Selon Patrice Gautier, le marché aux puces, la brocante hebdomadaire est
une des particularités culturelles que l’on trouve en France et en
Europe. Les Occidentaux s’y rendent aussi pour se détendre et faire des
rencontres. Il n’est pas seulement question de faire des achats. «Je
viens ici tous les samedis. Tout d’abord, parce que c’est un endroit
sympathique où l’on a l’occasion de rencontrer de nouvelles personnes ou
quelques amis. Hormis, les produits occidentaux, on peut aussi trouver
des produits vietnamiens, des fruits, des légumes, de la viande, etc.», s’est exprimé Guillaume Christophe, un Français.

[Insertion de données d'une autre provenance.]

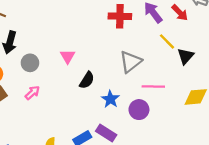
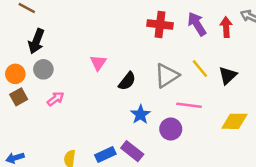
red arrow: (180, 13) -> (226, 27), turned -144
yellow line: (167, 41) -> (200, 69), moved
gray circle: (30, 63) -> (43, 69), moved
black semicircle: (87, 80) -> (127, 81), moved

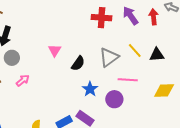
black triangle: (228, 75) -> (157, 55), turned 42

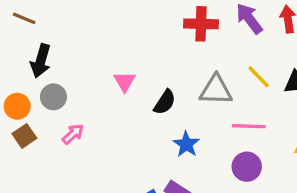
gray triangle: (109, 57) -> (216, 90), turned 40
purple circle: (114, 99) -> (247, 167), moved

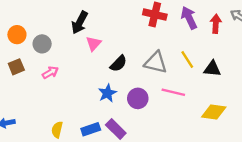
black arrow: (41, 61) -> (80, 23), moved
orange circle: (17, 106) -> (17, 35), moved
blue star: (186, 144) -> (107, 93), moved
purple circle: (247, 167) -> (138, 98), moved

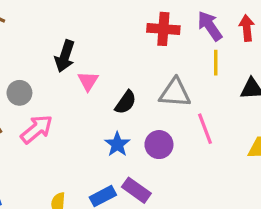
yellow line: (187, 59) -> (216, 63), moved, turned 42
pink arrow: (50, 73) -> (37, 129), size x1.5
pink line: (173, 92) -> (205, 129), turned 65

Des produits rares et de qualité
Travaillant dans le secteur médical, Patrice Gautier est très
scrupuleux en matière d’hygiène et de sécurité alimentaire. Les vendeurs
doivent respecter à la lettre les règles sur la qualité et l’origine
des produits.
Arrivé au stand de Jean Louis Valade, on remarque que la plupart des
produits de beauté qu’il vend sont importés directement de France. On y
trouve des parfums, des savons mais aussi des produits artisanaux
vietnamiens. Il nous confie que les affaires sont bonnes, même si pour
lui, l’essentiel est ailleurs. Quoi de mieux en effet que de discuter
avec ses clients pour partager une tranche de vie sur la France et sa
culture ?
Pour Marie Lahouati, pro-priétaire d’un stand de livres, la raison qui
l’a poussée à devenir vendeuse ici est assez insolite : elle s’est
rendue au marché de Tây Hô pour acheter des livres francophones pour ses
enfants, sans succès. Elle a donc décidé de prendre les choses en main
et a ouvert un stand bien achalandé en livres écrits dans la langue de
Molière. Une bonne chose dans la mesure où, selon elle, les livres en
français sont difficiles à se procurer à Hanoi et sont vendus à un prix
exorbitant. «C’est très bien, très agréable et aussi très fatiguant
de tenir ce stand parce que le travail est assez intensif. Imaginez une
foule de gens pendant au moins trois heures ! Mais je vous avoue que je
trouve que c’est intéressant de pouvoir proposer cette sélection de
livres à un large public», a fait savoir Marie Lahouati.
Ce marché attire bon nombre de Français et d’étrangers vivant à Hanoi.
«On a pour objectif de mieux diversifier nos offres sur le marché Tây Hô. Par exemple, je pense qu’il manque encore certains fruits. Notre deuxième objectif est d’essayer d’ouvrir un ou deux autres marchés similaires à Hanoi ou à Hô Chi Minh-Ville. Cela fait un an que nous y pensons, ça fait partie de nos priorités. Pour notre prochain marché, on souhaite un lieu qui serait en plein air et gratuit si possible. Nous gardons espoir sur notre capacité de nous développer car avoir un espace dans un hôtel, un restaurant, un parking est un privilège pour les intéressés : n’importe quelle entreprise qui accueillera notre marché se fera une bonne publicité», a confié Patrice Gautier.
Le succès rencontré surpasse les ambitions de son instigateur. C’est bien plus qu’un marché avec des vendeurs et des clients. Il s’agit d’un lieu de convergence entre différents aspects de la culture européenne.